WORK TO BE COMPLETED: Copy each line containing "przez" from the listing below.

DATA SUPPLIED:
* * * *

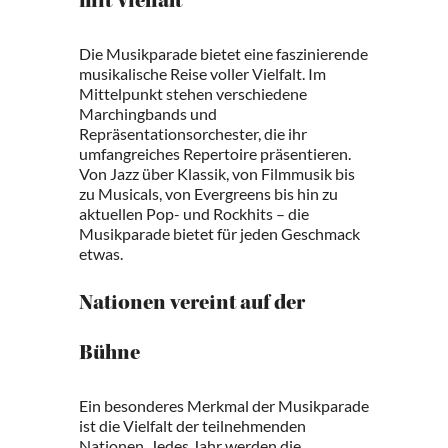
mit Vielfalt
Die Musikparade bietet eine faszinierende
musikalische Reise voller Vielfalt. Im
Mittelpunkt stehen verschiedene
Marchingbands und
Repräsentationsorchester, die ihr
umfangreiches Repertoire präsentieren.
Von Jazz über Klassik, von Filmmusik bis
zu Musicals, von Evergreens bis hin zu
aktuellen Pop- und Rockhits – die
Musikparade bietet für jeden Geschmack
etwas.
Nationen vereint auf der
Bühne
Ein besonderes Merkmal der Musikparade
ist die Vielfalt der teilnehmenden
Nationen. Jedes Jahr werden die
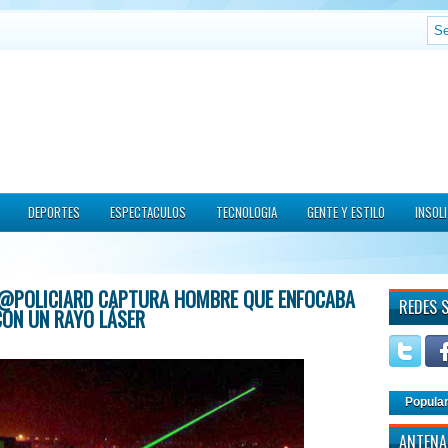
DEPORTES
ESPECTACULOS
TECNOLOGIA
GENTE Y ESTILO
INSOL
 @POLICIARD CAPTURA HOMBRE QUE ENFOCABA
REDES 
CON UN RAYO LÁSER
Popula
ANTENA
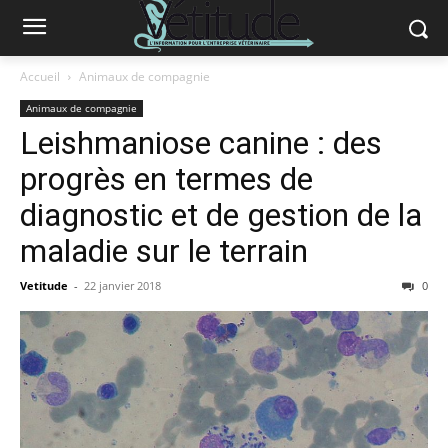
Accueil
Animaux de compagnie
Animaux de compagnie
Leishmaniose canine : des
progrès en termes de
diagnostic et de gestion de la
maladie sur le terrain
Vetitude
-
22 janvier 2018
0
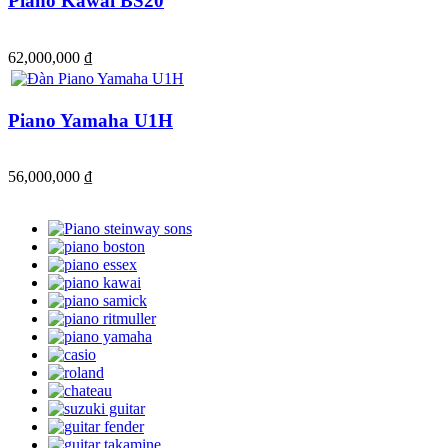
Piano Kawai BS20
62,000,000 ₫
Piano Yamaha U1H
56,000,000 ₫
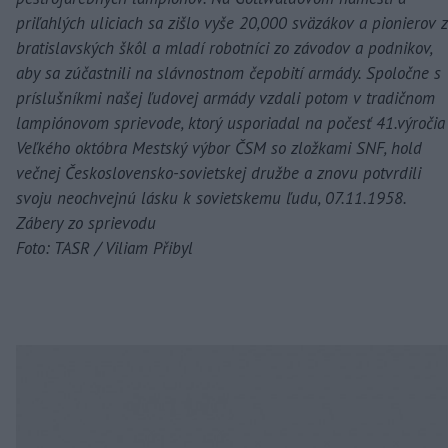
priľahlých uliciach sa zišlo vyše 20,000 sväzákov a pionierov z
bratislavských škôl a mladí robotníci zo závodov a podnikov,
aby sa zúčastnili na slávnostnom čepobití armády. Spoločne s
príslušníkmi našej ľudovej armády vzdali potom v tradičnom
lampiónovom sprievode, ktorý usporiadal na počesť 41.výročia
Veľkého októbra Mestský výbor ČSM so zložkami SNF, hold
večnej Československo-sovietskej družbe a znovu potvrdili
svoju neochvejnú lásku k sovietskemu ľudu, 07.11.1958.
Zábery zo sprievodu
Foto: TASR / Viliam Přibyl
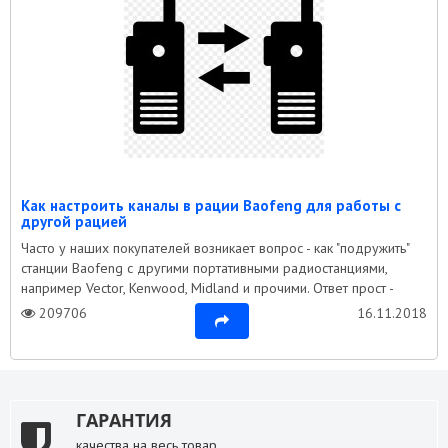
Как настроить каналы в рации Baofeng для работы с
другой рацией
Часто у наших покупателей возникает вопрос - как "подружить"
станции Baofeng с другими портативными радиостанциями,
например Vector, Kenwood, Midland и прочими. Ответ прост -
большинство раций с преду..
209706
16.11.2018
ГАРАНТИЯ
качества на весь товар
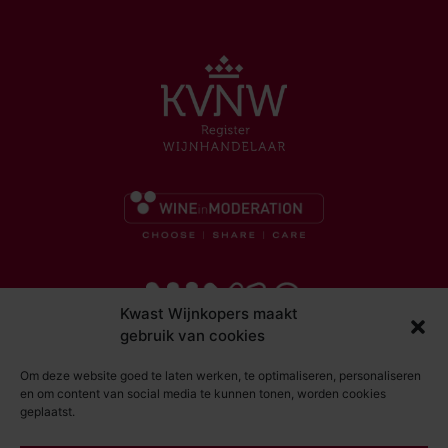
Kwast Wijnkopers maakt
gebruik van cookies
Om deze website goed te laten werken, te optimaliseren, personaliseren
en om content van social media te kunnen tonen, worden cookies
geplaatst.
© Kwast Wijnkopers 2026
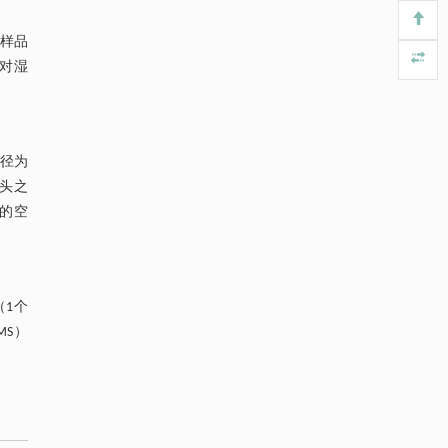
https://doi.org/10.1016/j.eng.2025.10.026
物样品
利用纳米结构增强水产养殖安全性——危害物
[4]
相对湿
检测与去除
Engineering
. 2026, Vol.58(3): 1-303
https://doi.org/10.1016/j.eng.2025.07.044
直径为
常压条件下CO₂与聚乙烯串联催化转化制备可分
[5]
离芳烃
接头之
Engineering
. 2026, Vol.58(3): 1-303
同的空
https://doi.org/10.1016/j.eng.2025.12.006
n（1个
MS）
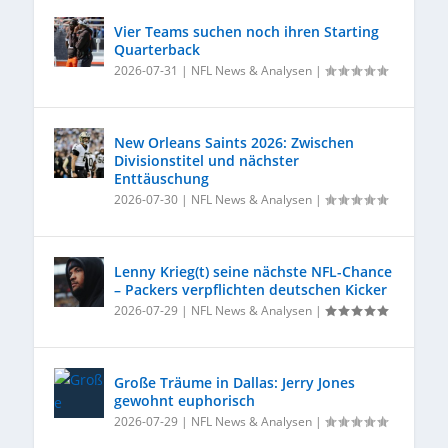
Vier Teams suchen noch ihren Starting
Quarterback
2026-07-31
|
NFL News & Analysen
|
New Orleans Saints 2026: Zwischen
Divisionstitel und nächster
Enttäuschung
2026-07-30
|
NFL News & Analysen
|
Lenny Krieg(t) seine nächste NFL-Chance
– Packers verpflichten deutschen Kicker
2026-07-29
|
NFL News & Analysen
|
Große Träume in Dallas: Jerry Jones
gewohnt euphorisch
2026-07-29
|
NFL News & Analysen
|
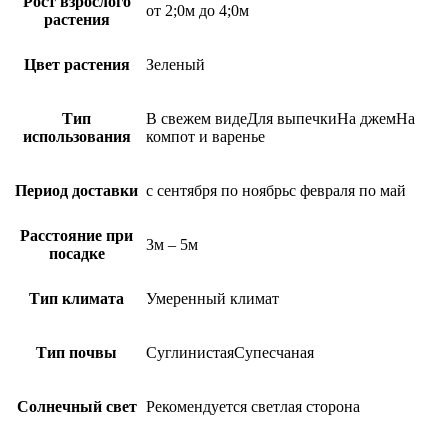
Рост взрослого
от 2;0м до 4;0м
растения
Цвет растения
Зеленый
Тип
В свежем видеДля выпечкиНа джемНа
использования
компот и варенье
Период доставки
с сентября по ноябрьс февраля по май
Расстояние при
3м – 5м
посадке
Тип климата
Умеренный климат
Тип почвы
СуглинистаяСупесчаная
Солнечный свет
Рекомендуется светлая сторона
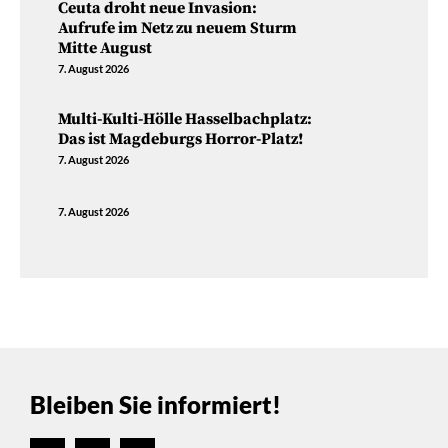
Ceuta droht neue Invasion:
Aufrufe im Netz zu neuem Sturm
Mitte August
7. August 2026
Multi-Kulti-Hölle Hasselbachplatz:
Das ist Magdeburgs Horror-Platz!
7. August 2026
7. August 2026
Bleiben Sie informiert!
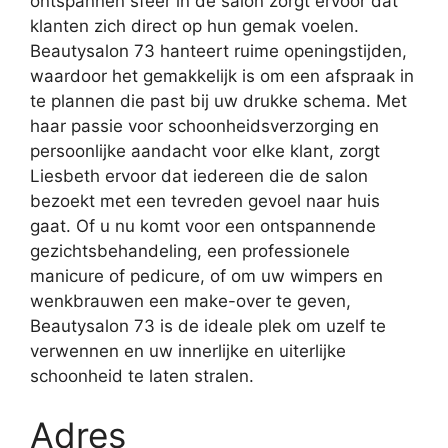
ontspannen sfeer in de salon zorgt ervoor dat
klanten zich direct op hun gemak voelen.
Beautysalon 73 hanteert ruime openingstijden,
waardoor het gemakkelijk is om een afspraak in
te plannen die past bij uw drukke schema. Met
haar passie voor schoonheidsverzorging en
persoonlijke aandacht voor elke klant, zorgt
Liesbeth ervoor dat iedereen die de salon
bezoekt met een tevreden gevoel naar huis
gaat. Of u nu komt voor een ontspannende
gezichtsbehandeling, een professionele
manicure of pedicure, of om uw wimpers en
wenkbrauwen een make-over te geven,
Beautysalon 73 is de ideale plek om uzelf te
verwennen en uw innerlijke en uiterlijke
schoonheid te laten stralen.
Adres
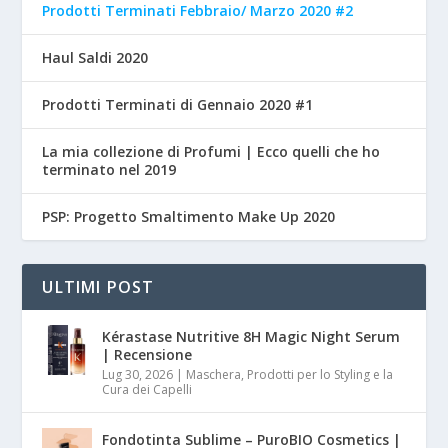
Prodotti Terminati Febbraio/ Marzo 2020 #2
Haul Saldi 2020
Prodotti Terminati di Gennaio 2020 #1
La mia collezione di Profumi | Ecco quelli che ho
terminato nel 2019
PSP: Progetto Smaltimento Make Up 2020
ULTIMI POST
Kérastase Nutritive 8H Magic Night Serum
| Recensione
Lug 30, 2026
|
Maschera, Prodotti per lo Styling e la
Cura dei Capelli
Fondotinta Sublime – PuroBIO Cosmetics |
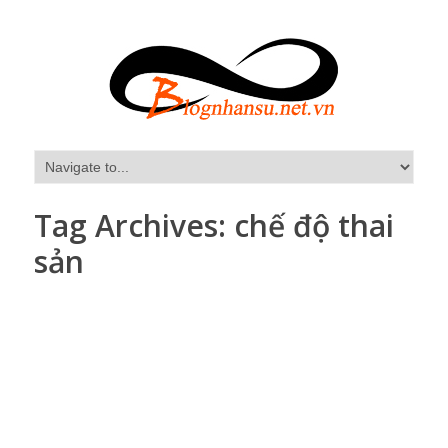
Tag Archives:
chế độ thai
sản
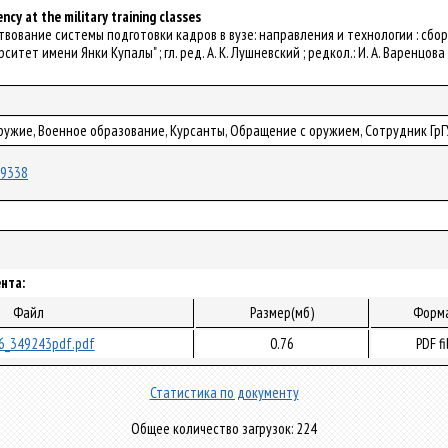
ncy at the military training classes
енствование системы подготовки кадров в вузе: направления и технологии : с
тет имени Янки Купалы" ; гл. ред. А. К. Лушневский ; редкол.: И. А. Варенцова [и
ружие, Военное образование, Курсанты, Обращение с оружием, Сотрудник ГрГ
/89338
нта:
Файл
Размер(мб)
Форм
6_349243pdf.pdf
0.76
PDF fi
Статистика по документу
Общее количество загрузок: 224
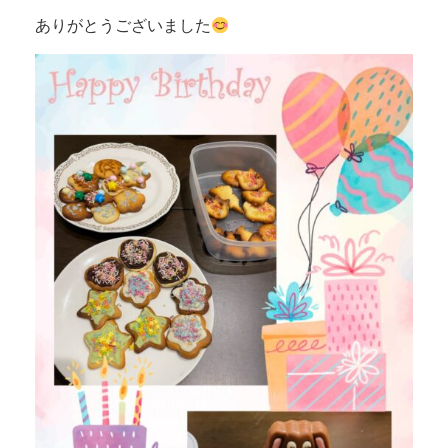
ありがとうございました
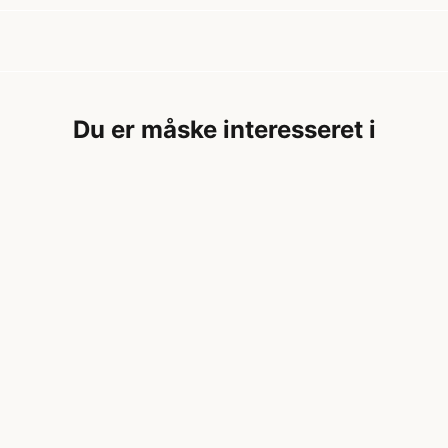
Du er måske interesseret i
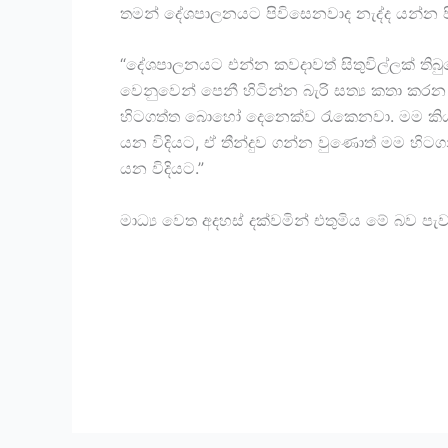
තමන් දේශපාලනයට පිවිසෙනවාද නැද්ද යන්න ප
“දේශපාලනයට එන්න කවදාවත් සිතුවිල්ලක් තිබ
වෙනුවෙන් පෙනී හිටින්න බැරි සත්‍ය කතා කර
හිටගත්ත බොහෝ දෙනෙක්ව රැකෙනවා. මම කියන
යන විදියට, ඒ තීන්දුව ගන්න වුණොත් මම හිට
යන විදියට.”
මාධ්‍ය වෙත අදහස් දක්වමින් එතුමිය මේ බව පැව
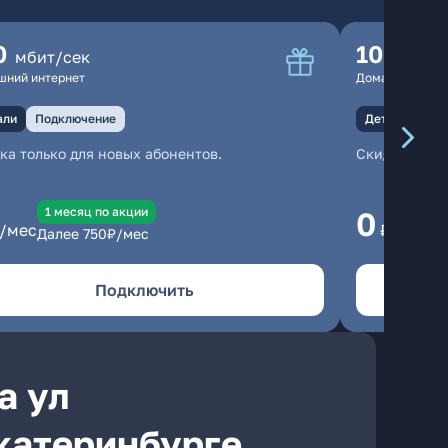
0
100
мбит/сек
мбит
шний интернет
Домашний инте
али
Подключение
Детали
Под
ка только для новых абонентов.
Скидка тольк
1 месяц по акции
1
0
/мес
₽/мес
Далее
750
₽/мес
Да
Подключить
а ул
катеринбурге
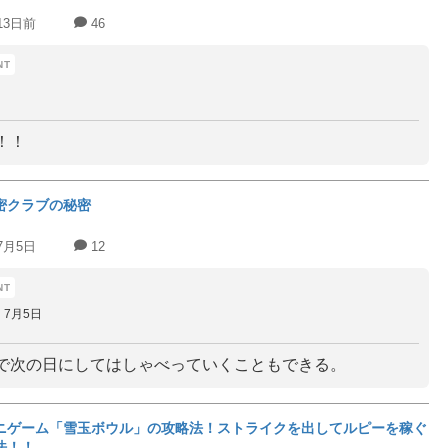
13日前
46
！！
密クラブの秘密
7月5日
12
7月5日
で次の日にしてはしゃべっていくこともできる。
ニゲーム「雪玉ボウル」の攻略法！ストライクを出してルピーを稼ぐ
法！！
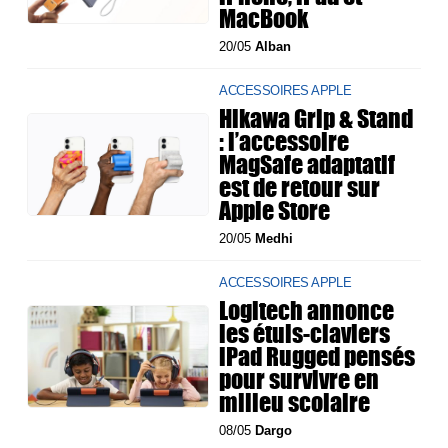
MacBook
20/05
Alban
ACCESSOIRES APPLE
Hikawa Grip & Stand
: l’accessoire
MagSafe adaptatif
est de retour sur
Apple Store
20/05
Medhi
ACCESSOIRES APPLE
Logitech annonce
les étuis-claviers
iPad Rugged pensés
pour survivre en
milieu scolaire
08/05
Dargo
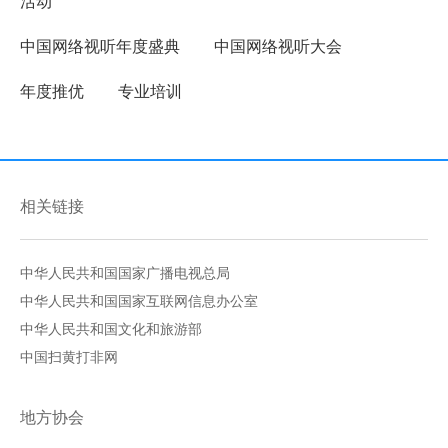
活动
中国网络视听年度盛典
中国网络视听大会
年度推优
专业培训
相关链接
中华人民共和国国家广播电视总局
中华人民共和国国家互联网信息办公室
中华人民共和国文化和旅游部
中国扫黄打非网
地方协会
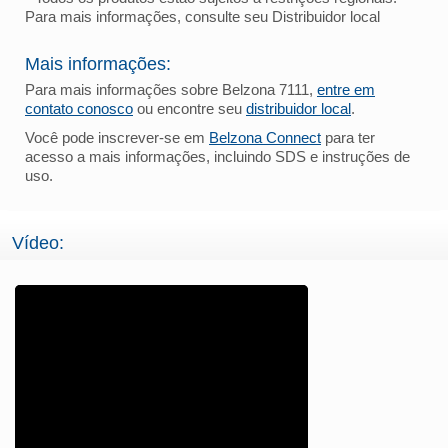
Para mais informações, consulte seu Distribuidor local
Mais informações:
Para mais informações sobre Belzona 7111,
entre em
contato conosco
ou encontre seu
distribuidor local
.
Você pode inscrever-se em
Belzona Connect
para ter
acesso a mais informações, incluindo SDS e instruções de
uso.
Vídeo:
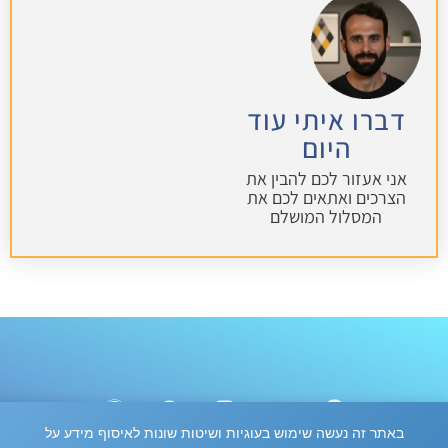
דברו איתי עוד
היום
אני אעזור לכם להבין את
הצרכים ואתאים לכם את
המסלול המושלם
באתר זה נעשה שימוש בעוגיות ושיטות שונות לאיסוף מידע על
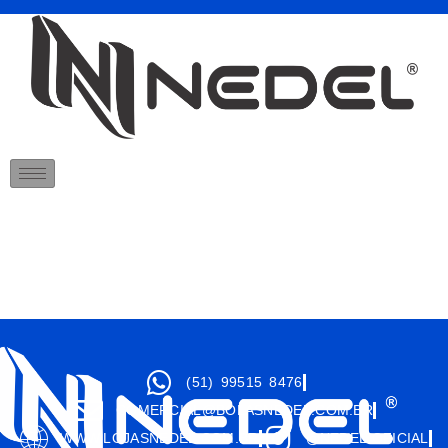
(51) 99515 8476
COMERCIAL@BOLASNEDEL.COM.BR
WWW.LOJASNEDEL.COM.BR
@NEDEL.OFICIAL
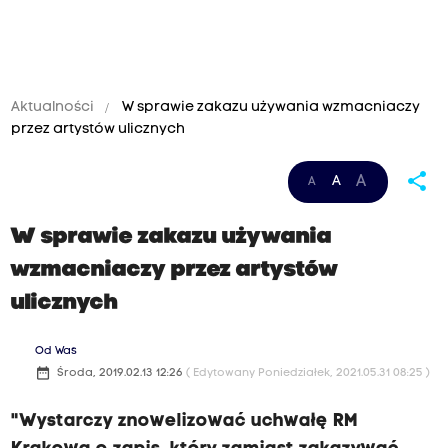
Aktualności
W sprawie zakazu używania wzmacniaczy
przez artystów ulicznych
share
A
A
A
W sprawie zakazu używania
wzmacniaczy przez artystów
ulicznych
Od Was
date_range
Środa, 2019.02.13 12:26
( Edytowany Poniedziałek, 2021.05.31 08:25 )
"Wystarczy znowelizować uchwałę RM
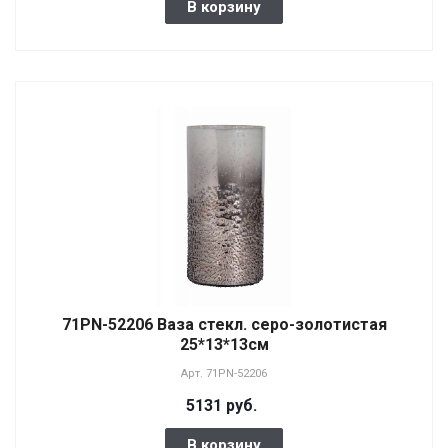
В корзину
71PN-52206 Ваза стекл. серо-золотистая
25*13*13см
Арт.
71PN-52206
5131 руб.
В корзину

* * * *

REPLY TO THE EXERCISE:
przez artystów ulicznych
wzmacniaczy przez artystów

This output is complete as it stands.